The first thing you notice is the pleasant Mexican music being played in the background. I swear, if I have to eat at another restaurant that insists on blasting out that damn “today’s new country hits” radio in the background, I’m gonna flip my lid! Folks, you’re not doing us a service by playing those crappy little cookie cutter tunes they crank out of Nashville every thirty seconds, so do us all a favor and put in some mellower stuff. Or better still, play some authentic music from your home country. (Italian, Chinese, Afghani, Mexican, whatever!)

Upon being seated, the waiter brings you a big bowl of freshly made, still warm tortilla chips and a mini carafe or two of some delicious home made salsa. This isn’t that chunky style stuff you buy in stores either. It’s finely chopped, so you don’t have those large chunks of tomato and onion and pepper to contend with. But don’t worry, it’s all tossed in there, along with a generous helping of cilantro to give it that delicious flavor.

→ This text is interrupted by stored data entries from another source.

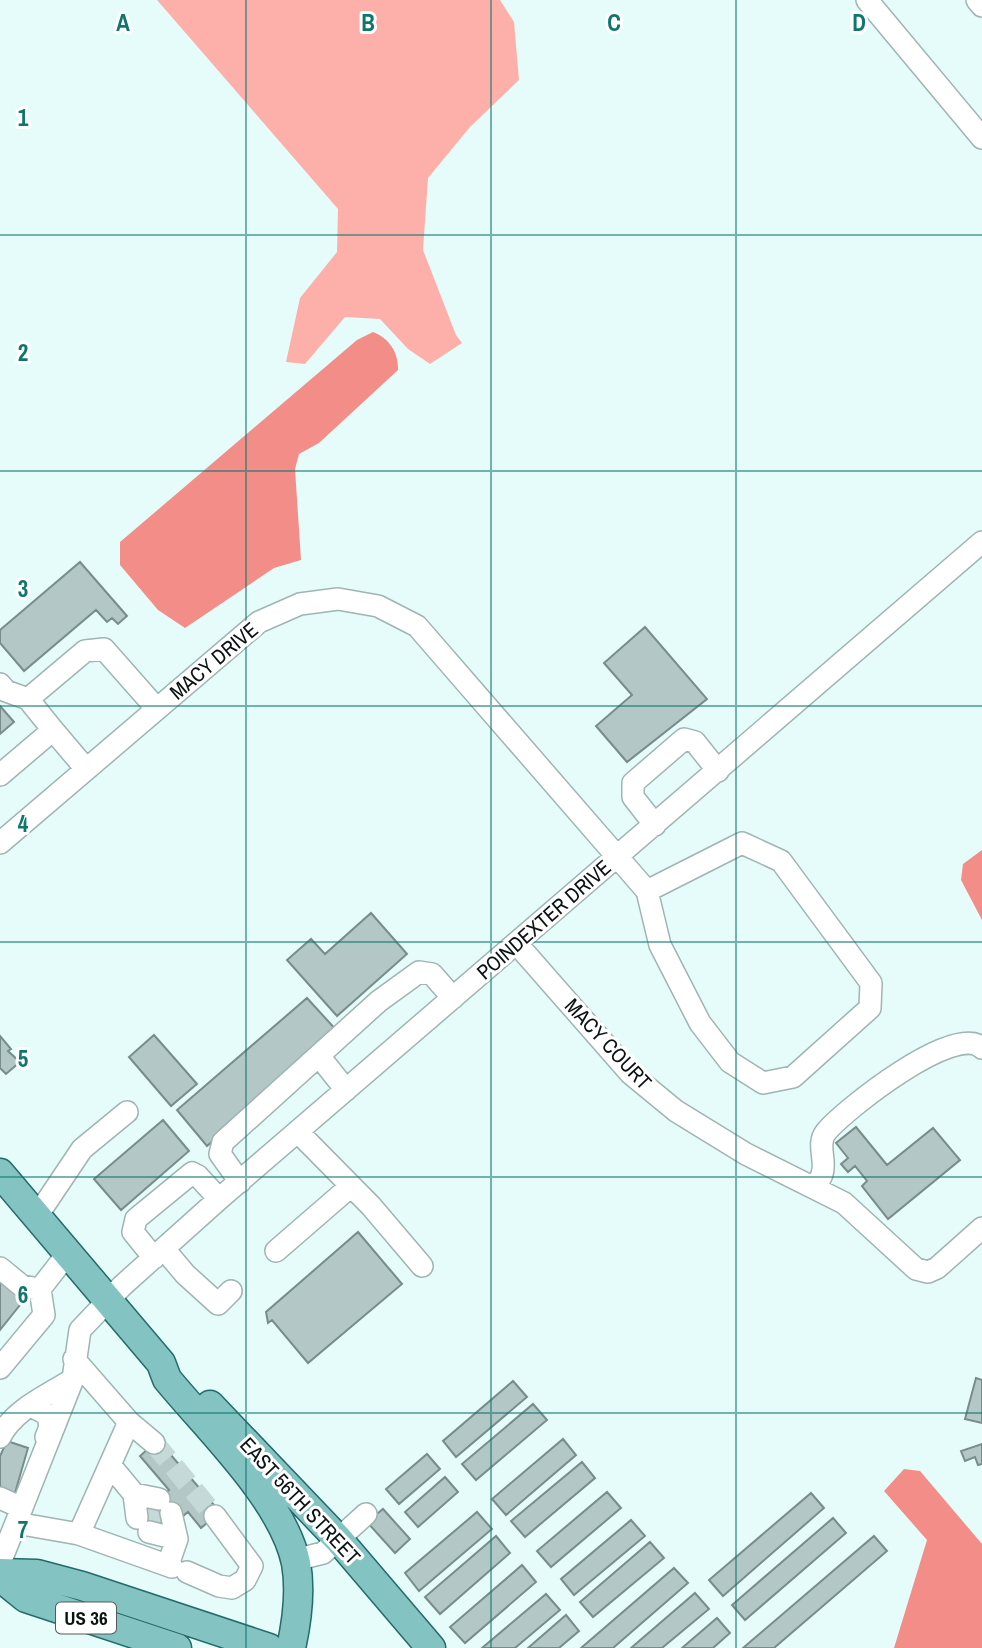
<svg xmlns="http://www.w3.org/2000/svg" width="982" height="1648" viewBox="0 0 982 1648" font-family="'Archivo Narrow',sans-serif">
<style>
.green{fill:#fdb0aa}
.water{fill:#f38d88}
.building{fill:#b2c7c6;stroke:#788c8b;stroke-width:2}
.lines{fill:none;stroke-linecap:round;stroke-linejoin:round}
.minor-tunnel{stroke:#c5d9d8;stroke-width:21;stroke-dasharray:21 10;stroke-linecap:butt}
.minor-casing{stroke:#9fb4b3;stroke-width:24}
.major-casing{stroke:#236b69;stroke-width:31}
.minor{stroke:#fff;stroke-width:21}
.major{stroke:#83c3c1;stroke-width:28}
.grid{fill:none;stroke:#0f766e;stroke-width:2;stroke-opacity:0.55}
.labels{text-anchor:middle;stroke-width:6;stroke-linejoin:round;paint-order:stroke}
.shield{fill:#fff;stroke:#545a59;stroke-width:2}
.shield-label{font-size:19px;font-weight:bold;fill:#0b1312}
.street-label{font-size:21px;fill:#0b1312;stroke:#fff}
.grid-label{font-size:23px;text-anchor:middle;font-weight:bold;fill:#0f766e;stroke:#fff;stroke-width:6;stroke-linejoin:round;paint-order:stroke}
</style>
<rect width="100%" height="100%" fill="#e6fcfb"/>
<path class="green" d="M 157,0 L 500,0 L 514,22 L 519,80 L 470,127 L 428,178 L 423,250 L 456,335 L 462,343 L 430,364 L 408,349 L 380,319 L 345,317 L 305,364 L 286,362 L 300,298 L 337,252 L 338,209 Z"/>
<path class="water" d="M 373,332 C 389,338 399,353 398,370 L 319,443 L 299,454 L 295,469 L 301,560 L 274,568 L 185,628 L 158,610 L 120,565 L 120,542 L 357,340 Z
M 982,850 L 982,920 L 961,880 L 963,864 Z
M 904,1469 L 920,1471 L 982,1544 L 982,1648 L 894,1648 L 927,1540 L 884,1491 Z"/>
<path class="building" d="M 80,562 L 127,616 L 118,624 L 112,618 L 107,622 L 96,610 L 24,671 L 0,643 L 0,630 Z
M 645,627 L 707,699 L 627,762 L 596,726 L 632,695 L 604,663 Z
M 0,706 L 14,722 L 0,734 Z
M 371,913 L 407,954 L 337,1016 L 287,960 L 311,939 L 325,954 Z
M 307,998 L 338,1032 L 207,1146 L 177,1110 Z
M 154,1035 L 197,1084 L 171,1106 L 129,1057 Z
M 0,1036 L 11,1049 L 8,1051 L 20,1062 L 6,1074 L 0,1068 Z
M 163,1120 L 189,1151 L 121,1210 L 94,1179 Z
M 856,1127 L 887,1165 L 933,1128 L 960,1160 L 888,1219 L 862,1186 L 867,1181 L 855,1166 L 848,1172 L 841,1164 L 848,1158 L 836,1143 Z
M 358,1232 L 402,1284 L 308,1363 L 272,1320 L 268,1323 L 266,1312 Z
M 0,1281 L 24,1300 L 0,1330 Z
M 976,1378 L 982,1380 L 982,1423 L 965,1419 Z
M 513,1381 L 527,1397 L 456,1457 L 443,1441 Z
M 533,1404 L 547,1420 L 476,1480 L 462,1464 Z
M 563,1439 L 576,1455 L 506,1515 L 492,1499 Z
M 158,1440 L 220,1512 L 201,1528 L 188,1512 L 183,1516 L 177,1509 L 144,1536 L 132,1522 L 169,1490 L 140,1456 Z
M 7,1441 L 28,1448 L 15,1493 L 0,1487 L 0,1456 Z
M 982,1444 L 982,1464 L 978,1465 L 975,1457 L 965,1461 L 961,1451 Z
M 427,1454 L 440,1469 L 399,1504 L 386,1489 Z
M 582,1462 L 595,1478 L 525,1537 L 511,1521 Z
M 445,1477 L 458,1492 L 418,1527 L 405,1512 Z
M 607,1492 L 621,1508 L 551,1567 L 537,1551 Z
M 811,1493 L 824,1508 L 723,1596 L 709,1580 Z
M 383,1509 L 410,1539 L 395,1553 L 367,1522 Z
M 477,1512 L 492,1529 L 419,1591 L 405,1573 Z
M 833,1518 L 846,1533 L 745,1620 L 732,1605 Z
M 631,1520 L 645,1536 L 574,1595 L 561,1579 Z
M 496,1536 L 510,1553 L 440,1614 L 425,1597 Z
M 874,1536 L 887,1551 L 774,1648 L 743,1648 Z
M 650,1542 L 664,1558 L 593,1617 L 580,1602 Z
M 522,1565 L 536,1582 L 465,1643 L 450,1627 Z
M 674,1568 L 688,1583 L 613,1648 L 581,1648 Z
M 695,1593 L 709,1609 L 662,1648 L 631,1648 Z
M 546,1594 L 560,1610 L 515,1648 L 482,1648 Z
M 566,1615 L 579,1631 L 559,1648 L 528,1648 Z
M 717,1618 L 730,1633 L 713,1648 L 682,1648 Z"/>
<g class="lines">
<path class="minor-tunnel" d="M 154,1443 L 215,1516
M 144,1512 L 156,1526"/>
<defs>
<path id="minor" d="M 867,0 L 982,138
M 977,0 L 982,6
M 0,684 L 6,691 L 28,699 L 53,730
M 28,699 L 85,651 L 104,649 L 157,709
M 0,775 L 53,730 L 86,769
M 655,825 L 633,797 L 633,783 L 684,739 L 695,742 L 718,771
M 0,843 L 259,622 L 300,604 L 338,599 L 378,606 L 417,626 L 647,891 L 660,945 L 700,1023 L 730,1062 L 763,1083 L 793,1077 L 870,1008 L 871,983 L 781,861 L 742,843 L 647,891
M 517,944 L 631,1074 L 676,1111 L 746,1154 L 844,1203 L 916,1269 L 928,1272 L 937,1268 L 982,1228
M 319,1056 L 346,1090
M 298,1132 L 371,1206 L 422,1266
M 240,1182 L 220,1154 L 223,1142 L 379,1001 L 419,972 L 432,974 L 453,998
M 814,1188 C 816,1184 821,1179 822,1174 C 827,1161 816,1144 826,1132 C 845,1109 956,1022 982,1048
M 37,1216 L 82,1149 L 127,1112
M 164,1249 L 185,1274 L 218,1304 L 231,1291
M 276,1251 L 351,1186
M 154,1258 L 133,1232 L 136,1219 L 192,1173 L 198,1176 L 219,1199
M 0,1268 L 22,1286 L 40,1289
M 0,1368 L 44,1315 L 40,1289 L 68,1253
M 31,1406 L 48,1415 L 50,1427 L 46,1437
M 129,1422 L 154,1443
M 0,1437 C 14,1409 47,1396 73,1379
M 110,1465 L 134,1494 L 137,1518
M 134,1494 L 159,1499
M 0,1498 L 22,1508
M 171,1513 L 177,1539
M 16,1523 L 79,1534 L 129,1422 L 74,1359
M 149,1532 L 177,1539 L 168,1565
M 79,1534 L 172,1567
M 295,1560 L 323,1553 L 366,1514
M 0,1563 L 73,1379 L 80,1330 L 122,1286 L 219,1199 L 982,542
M 187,1572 L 219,1586 L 232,1588 L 245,1580 L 252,1566 L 215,1516"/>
<path id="major" d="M 0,1173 L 161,1363 L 167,1379 C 208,1429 283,1500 296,1563 C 301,1591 297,1621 291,1648
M 210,1405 L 338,1539 L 431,1648
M 0,1573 L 37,1574 L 82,1586 L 269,1648
M 0,1577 L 26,1598 L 177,1648"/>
</defs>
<use href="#minor" class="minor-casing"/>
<use href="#major" class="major-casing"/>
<use href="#minor" class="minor"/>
<use href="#major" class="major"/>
</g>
<path class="grid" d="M 246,0 L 246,1648M 491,0 L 491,1648M 736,0 L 736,1648M 0,235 L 982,235M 0,471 L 982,471M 0,706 L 982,706M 0,942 L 982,942M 0,1177 L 982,1177M 0,1413 L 982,1413"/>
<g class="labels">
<rect class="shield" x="56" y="1602.5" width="60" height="31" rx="5"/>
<g class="shield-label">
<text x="86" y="1625">US 36</text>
</g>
<g class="street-label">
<text transform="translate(214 661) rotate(-40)" y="7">MACY DRIVE</text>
<text transform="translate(544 920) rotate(-41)" y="7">POINDEXTER DRIVE</text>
<text transform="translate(608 1044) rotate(47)" y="7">MACY COURT</text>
<text transform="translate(300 1501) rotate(47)" y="7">EAST 56TH STREET</text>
</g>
</g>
<g class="grid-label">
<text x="123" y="31">A</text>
<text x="368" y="31">B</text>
<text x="614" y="31">C</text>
<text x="859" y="31">D</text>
<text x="23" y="126">1</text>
<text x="23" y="361">2</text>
<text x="23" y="597">3</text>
<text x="23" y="832">4</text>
<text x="23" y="1067">5</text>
<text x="23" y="1303">6</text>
<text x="23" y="1538">7</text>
</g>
</svg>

At Jalisco, the menus are so large, one can easily become overwhelmed. They feature many different lunch and dinner combinations, along with some specialty dishes that are slightly off the beaten path, such as the ***pork Jalisco with sun dried tomatoes. If you stick with the basics, you will not be disappointed. For instance, the beef burrito, in and of itself is enough for a nice light lunch. Order it with beans, rice, guacamole, cheese, salsa and sour cream and you’ve got yourself a meal. Or take advantage of one of their many combinations. Two enchaladas, one taco and one burrito. Yeah..now that's the ticket!